The small-country complex was especially apparent between 2006 and 2008, when Lithuanian diplomats made attempts to form a meaningful and distinctive foreign policy that would be more than just a reflection or echo of the NATO or EU policies. The search for uniqueness led to a rhetorically combative and confrontational policy towards Russia, the threats to veto the new co-operation agreement between the EU and Russia, and claims of being the leader of the region and diplomatic tiger of the Baltics. Four years ago, before becoming president, Grybauskaitė stated that ‘Lithuania has not yet shed away certain complexes of a diffident country’. There are fewer of these complexes today, but they have not disappeared completely.
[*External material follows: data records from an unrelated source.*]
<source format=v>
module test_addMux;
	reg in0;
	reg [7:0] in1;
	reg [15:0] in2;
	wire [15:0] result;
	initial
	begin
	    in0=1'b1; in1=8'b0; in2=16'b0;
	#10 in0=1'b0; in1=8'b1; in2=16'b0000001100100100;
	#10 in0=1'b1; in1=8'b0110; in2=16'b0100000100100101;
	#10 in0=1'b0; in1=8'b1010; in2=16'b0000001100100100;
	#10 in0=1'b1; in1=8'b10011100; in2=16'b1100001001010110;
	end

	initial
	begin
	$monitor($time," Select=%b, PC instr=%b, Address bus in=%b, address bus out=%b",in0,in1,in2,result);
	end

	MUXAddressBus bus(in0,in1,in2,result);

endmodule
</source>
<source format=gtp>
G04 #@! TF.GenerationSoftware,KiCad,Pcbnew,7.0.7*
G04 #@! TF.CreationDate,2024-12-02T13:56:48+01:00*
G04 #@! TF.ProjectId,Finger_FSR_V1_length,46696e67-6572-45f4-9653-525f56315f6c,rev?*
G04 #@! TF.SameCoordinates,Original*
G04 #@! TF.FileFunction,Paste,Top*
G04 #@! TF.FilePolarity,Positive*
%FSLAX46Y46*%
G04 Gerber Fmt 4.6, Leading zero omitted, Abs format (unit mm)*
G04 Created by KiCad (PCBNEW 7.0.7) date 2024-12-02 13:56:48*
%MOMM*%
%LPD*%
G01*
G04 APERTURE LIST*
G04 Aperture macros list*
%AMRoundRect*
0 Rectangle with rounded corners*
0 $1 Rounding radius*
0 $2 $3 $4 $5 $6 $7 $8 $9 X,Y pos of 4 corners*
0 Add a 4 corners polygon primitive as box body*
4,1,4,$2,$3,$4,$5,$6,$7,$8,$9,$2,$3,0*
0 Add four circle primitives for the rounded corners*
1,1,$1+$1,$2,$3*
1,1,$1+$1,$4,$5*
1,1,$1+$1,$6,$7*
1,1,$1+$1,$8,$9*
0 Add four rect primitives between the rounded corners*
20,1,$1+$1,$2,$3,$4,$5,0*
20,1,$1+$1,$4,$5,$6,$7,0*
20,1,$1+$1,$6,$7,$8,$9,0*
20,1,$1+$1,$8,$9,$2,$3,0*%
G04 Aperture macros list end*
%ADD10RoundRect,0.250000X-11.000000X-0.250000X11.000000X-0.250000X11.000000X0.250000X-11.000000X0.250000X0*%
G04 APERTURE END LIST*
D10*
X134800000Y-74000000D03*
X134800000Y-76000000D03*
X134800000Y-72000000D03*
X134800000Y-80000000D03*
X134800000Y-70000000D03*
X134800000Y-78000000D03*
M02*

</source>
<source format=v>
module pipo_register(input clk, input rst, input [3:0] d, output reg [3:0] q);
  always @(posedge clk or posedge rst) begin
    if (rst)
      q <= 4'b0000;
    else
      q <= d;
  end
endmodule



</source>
However, the most significant factor is, probably, that freedom and independence set in this corner of Europe rather late. All the countries, except Russia, started implementing their independent foreign policy barely twenty years ago. They are looking for their place under the Sun; they feel the need to defend national pride and envisage insults where there are none. Local politicians speak their mind without considering the after-effects or in order to please their electors.
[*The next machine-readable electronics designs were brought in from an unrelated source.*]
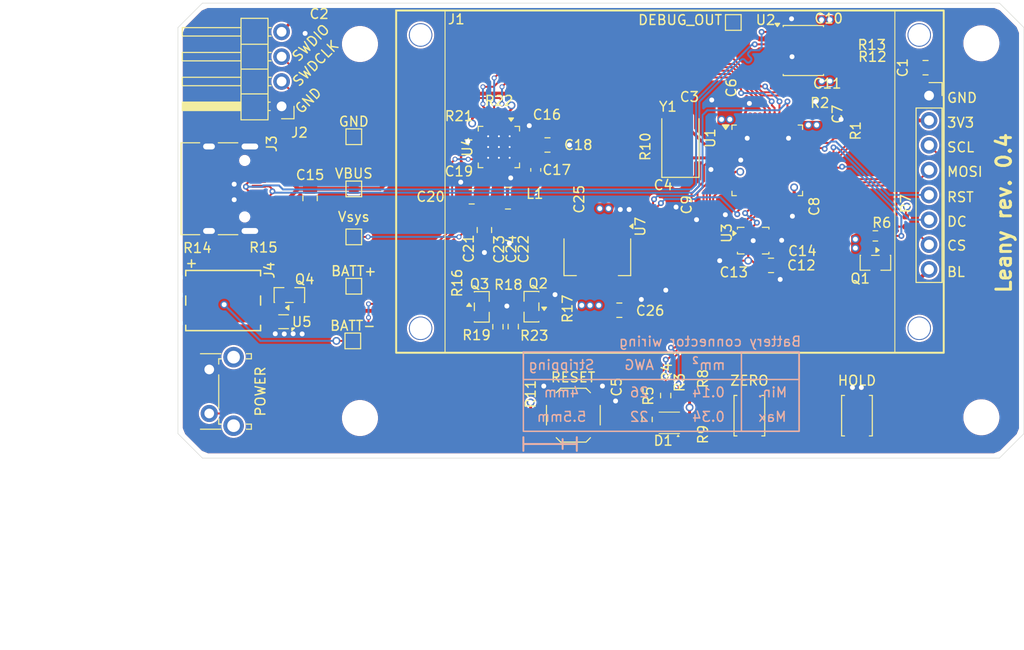
<source format=kicad_pcb>
(kicad_pcb
	(version 20241229)
	(generator "pcbnew")
	(generator_version "9.0")
	(general
		(thickness 1.6)
		(legacy_teardrops no)
	)
	(paper "A4")
	(title_block
		(title "Leany")
		(date "2026-02-19")
		(rev "0.4")
		(comment 1 "CERN Open Hardware Licence Version 2 - Permissive")
		(comment 2 "Copyright (c) 2026 Gilles Henrard")
	)
	(layers
		(0 "F.Cu" signal)
		(4 "In1.Cu" signal)
		(6 "In2.Cu" signal)
		(2 "B.Cu" signal)
		(9 "F.Adhes" user "F.Adhesive")
		(11 "B.Adhes" user "B.Adhesive")
		(13 "F.Paste" user)
		(15 "B.Paste" user)
		(5 "F.SilkS" user "F.Silkscreen")
		(7 "B.SilkS" user "B.Silkscreen")
		(1 "F.Mask" user)
		(3 "B.Mask" user)
		(17 "Dwgs.User" user "User.Drawings")
		(19 "Cmts.User" user "User.Comments")
		(21 "Eco1.User" user "User.Eco1")
		(23 "Eco2.User" user "User.Eco2")
		(25 "Edge.Cuts" user)
		(27 "Margin" user)
		(31 "F.CrtYd" user "F.Courtyard")
		(29 "B.CrtYd" user "B.Courtyard")
		(35 "F.Fab" user)
		(33 "B.Fab" user)
		(39 "User.1" user)
		(41 "User.2" user)
		(43 "User.3" user)
		(45 "User.4" user)
		(47 "User.5" user)
		(49 "User.6" user)
		(51 "User.7" user)
		(53 "User.8" user)
		(55 "User.9" user)
	)
	(setup
		(stackup
			(layer "F.SilkS"
				(type "Top Silk Screen")
			)
			(layer "F.Paste"
				(type "Top Solder Paste")
			)
			(layer "F.Mask"
				(type "Top Solder Mask")
				(thickness 0.01)
			)
			(layer "F.Cu"
				(type "copper")
				(thickness 0.035)
			)
			(layer "dielectric 1"
				(type "prepreg")
				(thickness 0.1)
				(material "FR4")
				(epsilon_r 4.5)
				(loss_tangent 0.02)
			)
			(layer "In1.Cu"
				(type "copper")
				(thickness 0.035)
			)
			(layer "dielectric 2"
				(type "core")
				(thickness 1.24)
				(material "FR4")
				(epsilon_r 4.5)
				(loss_tangent 0.02)
			)
			(layer "In2.Cu"
				(type "copper")
				(thickness 0.035)
			)
			(layer "dielectric 3"
				(type "prepreg")
				(thickness 0.1)
				(material "FR4")
				(epsilon_r 4.5)
				(loss_tangent 0.02)
			)
			(layer "B.Cu"
				(type "copper")
				(thickness 0.035)
			)
			(layer "B.Mask"
				(type "Bottom Solder Mask")
				(thickness 0.01)
			)
			(layer "B.Paste"
				(type "Bottom Solder Paste")
			)
			(layer "B.SilkS"
				(type "Bottom Silk Screen")
			)
			(copper_finish "None")
			(dielectric_constraints no)
		)
		(pad_to_mask_clearance 0)
		(allow_soldermask_bridges_in_footprints no)
		(tenting front back)
		(pcbplotparams
			(layerselection 0x00000000_00000000_55555555_5755f5ff)
			(plot_on_all_layers_selection 0x00000000_00000000_00000000_00000000)
			(disableapertmacros no)
			(usegerberextensions yes)
			(usegerberattributes no)
			(usegerberadvancedattributes no)
			(creategerberjobfile no)
			(dashed_line_dash_ratio 12.000000)
			(dashed_line_gap_ratio 3.000000)
			(svgprecision 4)
			(plotframeref no)
			(mode 1)
			(useauxorigin no)
			(hpglpennumber 1)
			(hpglpenspeed 20)
			(hpglpendiameter 15.000000)
			(pdf_front_fp_property_popups yes)
			(pdf_back_fp_property_popups yes)
			(pdf_metadata yes)
			(pdf_single_document no)
			(dxfpolygonmode yes)
			(dxfimperialunits yes)
			(dxfusepcbnewfont yes)
			(psnegative no)
			(psa4output no)
			(plot_black_and_white yes)
			(sketchpadsonfab no)
			(plotpadnumbers no)
			(hidednponfab no)
			(sketchdnponfab yes)
			(crossoutdnponfab yes)
			(subtractmaskfromsilk yes)
			(outputformat 1)
			(mirror no)
			(drillshape 0)
			(scaleselection 1)
			(outputdirectory "gerber/")
		)
	)
	(net 0 "")
	(net 1 "+BATT")
	(net 2 "GND")
	(net 3 "+3V3")
	(net 4 "Net-(U1-PD0)")
	(net 5 "Net-(U1-PD1)")
	(net 6 "Net-(U1-NRST)")
	(net 7 "Net-(D1-RK)")
	(net 8 "Net-(D1-GK)")
	(net 9 "Net-(D1-BK)")
	(net 10 "Net-(U7-VI)")
	(net 11 "/DEBUG_SWDIO")
	(net 12 "/ST7735S_RST")
	(net 13 "/ST7735S_CS")
	(net 14 "/ST7735S_SCL")
	(net 15 "/ST7735S_DC")
	(net 16 "/ST7735S_BL")
	(net 17 "/ST7735S_MOSI")
	(net 18 "USB_D+")
	(net 19 "USB_D-")
	(net 20 "BATT_EN")
	(net 21 "Net-(J1-Pin_8)")
	(net 22 "unconnected-(J3-SBU1-PadA8)")
	(net 23 "Net-(J3-CC1)")
	(net 24 "Net-(Q2-D)")
	(net 25 "/DEBUG_SWCLK")
	(net 26 "/LED_RED")
	(net 27 "/LED_GREEN")
	(net 28 "/LED_BLUE")
	(net 29 "BATT_VOLT")
	(net 30 "Net-(Q3-G)")
	(net 31 "Net-(Q3-D)")
	(net 32 "Net-(J3-CC2)")
	(net 33 "unconnected-(J3-SBU2-PadB8)")
	(net 34 "/IMU_INT2")
	(net 35 "/IMU_CS")
	(net 36 "/IMU_MOSI")
	(net 37 "/IMU_MISO")
	(net 38 "/IMU_SCL")
	(net 39 "/IMU_INT1")
	(net 40 "Net-(U4-PSEL)")
	(net 41 "/FTDI_TX")
	(net 42 "Net-(U1-PB11)")
	(net 43 "unconnected-(U1-PB14-Pad27)")
	(net 44 "/DEBUG_OUT")
	(net 45 "/ZERO_BUTTON")
	(net 46 "/FTDI_RX")
	(net 47 "unconnected-(U1-PB8-Pad45)")
	(net 48 "unconnected-(U1-PC13-Pad2)")
	(net 49 "unconnected-(U1-PC14-Pad3)")
	(net 50 "unconnected-(U1-PC15-Pad4)")
	(net 51 "unconnected-(U1-PB3-Pad39)")
	(net 52 "unconnected-(U1-PB9-Pad46)")
	(net 53 "unconnected-(U3-RESV-Pad3)")
	(net 54 "unconnected-(U3-RESV-Pad2)")
	(net 55 "unconnected-(U3-RESV-Pad11)")
	(net 56 "unconnected-(U3-RESV-Pad10)")
	(net 57 "Net-(U2-TXD)")
	(net 58 "Net-(J4-1_1)")
	(net 59 "Net-(U2-RXD)")
	(net 60 "unconnected-(U2-~{RTS}-Pad4)")
	(net 61 "PGND")
	(net 62 "unconnected-(U1-PB2-Pad20)")
	(net 63 "Net-(U4-BTST)")
	(net 64 "Net-(C17-Pad1)")
	(net 65 "Net-(U4-REGN)")
	(net 66 "Net-(R8-Pad2)")
	(net 67 "CHG_SDA")
	(net 68 "CHG_SCL")
	(net 69 "Net-(U4-~{QON})")
	(net 70 "unconnected-(U4-NC-Pad8)")
	(net 71 "unconnected-(U4-PMID_GOOD-Pad3)")
	(net 72 "CHG_INT")
	(net 73 "unconnected-(U4-STAT-Pad4)")
	(net 74 "unconnected-(U4-TS-Pad11)")
	(net 75 "unconnected-(U4-PMID-Pad23)")
	(footprint "Resistor_SMD:R_0603_1608Metric" (layer "F.Cu") (at 160.885 109.05 180))
	(footprint "Button_Switch_SMD:SW_Push_SPST_NO_Alps_SKRK" (layer "F.Cu") (at 148 127.435 -90))
	(footprint "Package_TO_SOT_SMD:SOT-23" (layer "F.Cu") (at 125.7137 116.2892 180))
	(footprint "Resistor_SMD:R_0603_1608Metric" (layer "F.Cu") (at 139.4392 125.3716 90))
	(footprint "leany_footprints:R_0402_1005Metric" (layer "F.Cu") (at 93.9292 110.1344 180))
	(footprint "Button_Switch_THT:SW_Tactile_SPST_Angled_PTS645Vx31-2LFS" (layer "F.Cu") (at 92.759802 127.21 90))
	(footprint "leany_footprints:TestPoint_Pad_1.0x1.0mm" (layer "F.Cu") (at 107.5436 98.9076 180))
	(footprint "leany_footprints:R_0402_1005Metric" (layer "F.Cu") (at 125.6284 127.6096 -90))
	(footprint "leany_footprints:R_0402_1005Metric" (layer "F.Cu") (at 157.65 98.55 90))
	(footprint "leany_footprints:C_0402_1005Metric" (layer "F.Cu") (at 146.127443 95.76 90))
	(footprint "Resistor_SMD:R_0603_1608Metric" (layer "F.Cu") (at 137.5392 127.8216 90))
	(footprint "Capacitor_SMD:C_0805_2012Metric" (layer "F.Cu") (at 120.9 108.45 -90))
	(footprint "Package_LGA:LGA-14_3x2.5mm_P0.5mm_LayoutBorder3x4y" (layer "F.Cu") (at 148.389943 109.535))
	(footprint "leany_footprints:Crystal_SMD_Abracon_ABM3-2Pin_5.0x3.2mm" (layer "F.Cu") (at 140.9437 99.76 90))
	(footprint "Package_TO_SOT_SMD:SOT-23" (layer "F.Cu") (at 100.9548 115.097501 90))
	(footprint "leany_footprints:C_0402_1005Metric" (layer "F.Cu") (at 123.45 108.08 -90))
	(footprint "Package_TO_SOT_SMD:SOT-23" (layer "F.Cu") (at 120.6337 116.3044))
	(footprint "MountingHole:MountingHole_3.2mm_M3" (layer "F.Cu") (at 171.725 127.6))
	(footprint "leany_footprints:SW_Push_1P1T_XKB_TS-1187A" (layer "F.Cu") (at 129.9972 127.385))
	(footprint "leany_footprints:R_0402_1005Metric" (layer "F.Cu") (at 143.2052 125.5268 -90))
	(footprint "leany_footprints:TestPoint_Pad_1.0x1.0mm" (layer "F.Cu") (at 146.3548 87.2236))
	(footprint "leany_footprints:R_0402_1005Metric" (layer "F.Cu") (at 118.1168 116.2028 -90))
	(footprint "leany_footprints:R_0402_1005Metric" (layer "F.Cu") (at 140.7642 125.9216 90))
	(footprint "leany_footprints:C_0402_1005Metric" (layer "F.Cu") (at 146.4056 111.6076 180))
	(footprint "leany_footprints:C_0402_1005Metric" (layer "F.Cu") (at 124.95 96.65))
	(footprint "leany_footprints:TestPoint_Pad_1.0x1.0mm" (layer "F.Cu") (at 107.5436 109.15))
	(footprint "Package_SO:JEITA_SOIC-8_3.9x4.9mm_P1.27mm" (layer "F.Cu") (at 153.5212 90.0915))
	(footprint "leany_footprints:C_0402_1005Metric" (layer "F.Cu") (at 153.6192 93.2688 180))
	(footprint "Capacitor_SMD:C_0805_2012Metric" (layer "F.Cu") (at 134.7 116.65))
	(footprint "Capacitor_SMD:C_0603_1608Metric"
		(layer "F.Cu")
		(uuid "7d2d7d4f-a1c5-4355-bde5-34dda8a90ca6")
		(at 126.15 102.3 90)
		(descr "Capacitor SMD 0603 (1608 Metric), square (rectangular) end terminal, IPC-7351 nominal, (Body size source: IPC-SM-782 page 76, https://www.pcb-3d.com/wordpress/wp-content/uploads/ipc-sm-782a_amendment_1_and_2.pdf), generated with kicad-footprint-generator")
		(tags "capacitor")
		(property "Reference" "C17"
			(at 0 2.15 180)
			(layer "F.SilkS")
			(uuid "b5f2bb42-bb64-4a7c-bb5f-70c33274fdb2")
			(effects
				(font
					(size 1 1)
					(thickness 0.15)
				)
			)
		)
		(property "Value" "47n"
			(at 0 1.43 90)
			(layer "F.Fab")
			(uuid "bf9653b9-cafe-495a-a752-0eb05096226a")
			(effects
				(font
					(size 1 1)
					(thickness 0.15)
				)
			)
		)
		(property "Datasheet" "~"
			(at 0 0 90)
			(layer "F.Fab")
			(hide yes)
			(uuid "55e213d8-2f12-4793-bc5a-2075effb1c5d")
			(effects
				(font
					(size 1.27 1.27)
					(thickness 0.15)
				)
			)
		)
		(property "Description" "Unpolarized capacitor, small symbol"
			(at 0 0 90)
			(layer "F.Fab")
			(hide yes)
			(uuid "7edb7dd0-ef0a-4063-b192-205d7c48e0a9")
			(effects
				(font
					(size 1.27 1.27)
					(thickness 0.15)
				)
			)
		)
		(property "Category" ""
			(at 0 0 90)
			(unlocked yes)
			(layer "F.Fab")
			(hide yes)
			(uuid "7a96d6fc-734c-444a-b2ef-bf8799a808eb")
			(effects
				(font
					(size 1 1)
					(thickness 0.15)
				)
			)
		)
		(property "DK_Datasheet_Link" ""
			(at 0 0 90)
			(unlocked yes)
			(layer "F.Fab")
			(hide yes)
			(uuid "f46b3de3-c77f-421f-be2d-beb83d768443")
			(effects
				(font
					(size 1 1)
					(thickness 0.15)
				)
			)
		)
		(property "DK_Detail_Page" ""
			(at 0 0 90)
			(unlocked yes)
			(layer "F.Fab")
			(hide yes)
			(uuid "67d1d2ab-dfe8-4f22-ac10-2075c871aa9b")
			(effects
				(font
					(size 1 1)
					(thickness 0.15)
				)
			)
		)
		(property "Description_1" ""
			(at 0 0 90)
			(unlocked yes)
			(layer "F.Fab")
			(hide yes)
			(uuid "8551f002-00f0-49d4-95f1-d39df836fdb7")
			(effects
				(font
					(size 1 1)
					(thickness 0.15)
				)
			)
		)
		(property "Digi-Key_PN" ""
			(at 0 0 90)
			(unlocked yes)
			(layer "F.Fab")
			(hide yes)
			(uuid "fd446901-a470-4a61-992d-79ac9b6588a2")
			(effects
				(font
					(size 1 1)
					(thickness 0.15)
				)
			)
		)
		(property "Family" ""
			(at 0 0 90)
			(unlocked yes)
			(layer "F.Fab")
			(hide yes)
			(uuid "41e8b076-6934-4264-8c82-35d94584a95f")
			(effects
				(font
					(size 1 1)
					(thickness 0.15)
				)
			)
		)
		(property "LCSC" "C1622"
			(at 0 0 90)
			(unlocked yes)
			(layer "F.Fab")
			(hide yes)
			(uuid "0cc0d26c-1f14-4952-98b5-df1c717ed426")
			(effects
				(font
					(size 1 1)
					(thickness 0.15)
				)
			)
		)
		(property "MPN" ""
			(at 0 0 90)
			(unlocked yes)
			(layer "F.Fab")
			(hide yes)
			(uuid "3e62b574-6489-4482-881d-4f2e3b8f6991")
			(effects
				(font
					(size 1 1)
					(thickness 0.15)
				)
			)
		)
		(property "Manufacturer" ""
			(at 0 0 90)
			(unlocked yes)
			(layer "F.Fab")
			(hide yes)
			(uuid "a516b35a-5c6f-43cd-b35e-d18715388b34")
			(effects
				(font
					(size 1 1)
					(thickness 0.15)
				)
			)
		)
		(property "Status" ""
			(at 0 0 90)
			(unlocked yes)
			(layer "F.Fab")
			(hide yes)
			(uuid "3da11a83-d22d-46b3-9c9b-7f032b8effac")
			(effects
				(font
					(size 1 1)
					(thickness 0.15)
				)
			)
		)
		(property ki_fp_filters "C_*")
		(path "/702fc064-eab2-4b82-8f62-a654ccd28f72/2a156e16-ff59-4569-aeeb-f02c063d4f9a")
		(sheetname "/Power management/")
		(sheetfile "power_management.kicad_sch")
		(attr smd)
		(fp_line
			(start -0.14058 -0.51)
			(end 0.14058 -0.51)
			(stroke
				(width 0.12)
				(type solid)
			)
			(layer "F.SilkS")
			(uuid "433505b1-8ecb-4bc5-b18d-0785f07a80af")
		)
		(fp_line
			(start -0.14058 0.51)
			(end 0.14058 0.51)
			(stroke
				(width 0.12)
				(type solid)
			)
			(layer "F.SilkS")
			(uuid "8ce3f59c-40ba-48ea-b083-227bb10156ae")
		)
		(fp_line
			(start 1.48 -0.73)
			(end 1.48 0.73)
			(stroke
				(width 0.05)
				(type solid)
			)
			(layer "F.CrtYd")
			(uuid "46b00156-0aef-439d-bcca-04d80872b4f2")
		)
		(fp_line
			(start -1.48 -0.73)
			(end 1.48 -0.73)
			(stroke
				(width 0.05)
				(type solid)
			)
			(layer "F.CrtYd")
			(uuid "edcbc517-1e5b-4d7d-8e0d-35ffc66dbf22")
		)
		(fp_line
			(start 1.48 0.73)
			(end -1.48 0.73)
			(stroke
				(width 0.05)
				(type solid)
			)
			(layer "F.CrtYd")
			(uuid "a8859bbb-adb6-4deb-82f9-74ef9d97ca0c")
		)
		(fp_line
			(start -1.48 0.73)
			(end -1.48 -0.73)
			(stroke
				(width 0.05)
				(type solid)
			)
			(layer "F.CrtYd")
			(uuid "f7e20b83-49a2-4d75-9c9e-0bac4e76ebd6")
		)
		(fp_line
			(start 0.8 -0.4)
			(end 0.8 0.4)
			(stroke
				(width 0.1)
				(type solid)
			)
			(layer "F.Fab")
			(uuid "95381d71-3ef8-463f-93fa-80906c5ddc6b")
		)
		(fp_line
			(start -0.8 -0.4)
			(end 0.8 -0.4)
			(stroke
				(width 0.1)
				(type solid)
			)
			(layer "F.Fab")
			(uuid "55fa0f10-e3e5-4268-b1e2-0d1b20cf6880")
		)
		(fp_line
			(start 0.8 0.4)
			(end -0.8 0.4)
			(stroke
				(width 0.1)
				(type solid)
			)
			(layer "F.Fab")
			(uuid "df2d5536-67d7-4efc-9224-d779a7a50ba4")
		)
		(fp_line
			(start -0.8 0.4)
			(end -0.8 -0.4)
			(stroke
				(width 0.1)
				(type solid)
			)
			(layer "F.Fab")
			(uuid "2581a898-6ab9-4670-be50-856b9eba6e37")
		)
		(fp_text user "${REFERENCE}"
			(at 0 0 90)
			(layer "F.Fab")
			(uuid "e5b8c468-83d2-4fac-9aae-5fdbcbd5d9aa")
			(effects
				(font
					(size 0.4 0.4)
					(thickness 0.06)
				)
			)
		)
		(pad "1" smd roundrect
			(at -0.775 0
... [989074 chars truncated]
</source>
Likewise, Poland is also a young country because it was dancing to the Kremlin tune until 1989. Some major diplomatic slaps in the face did take place. In June 2007, Prime Minister Jaroslaw Kaczynski threatened to veto the Treaty of Lisbon because Poland was, purportedly, given too few, and Germany – too many votes at the Council of the European Union. He maintained that Poland would have many more residents if the Nazis had not ravaged it during World War II. He did not repeat this thesis, but Sikorski, the Minister of Foreign Affairs, called the intentions to build the Nord Stream gas pipeline a second Ribbentrop-Molotov pact.
There is a lack of skill and experience in communication; interrelations are often treated as a game of zero value, i.e.,that one party can only win at the other’s expense. The Baltic countries find it difficult to agree on joint projects even when the agreement would be beneficial to everyone. The EU is determined to sponsor a joint regional liquefied gas terminal if the Baltic states and Finland agreed on this matter. The company which conducted a survey, by order of the EU, proposed to build a terminal in the Gulf of Finland, but Latvia and Lithuania are not expected to consent. The rational Estonia cannot accept the idea that the NATO air mission may be executed from Zokniai and, therefore, it aims to trade off its own airport. One needs to have what one’s neighbour has.
The lack of diplomatic maturity and communication experience of Lithuania and its neighbours is probably the main reason that prevents more genuine co-operation between them. That maturity and experience is acquired annually; therefore, there is hope that, in five or ten years, there will be less talk of mistakes, blame, and grievances in this corner of Europe.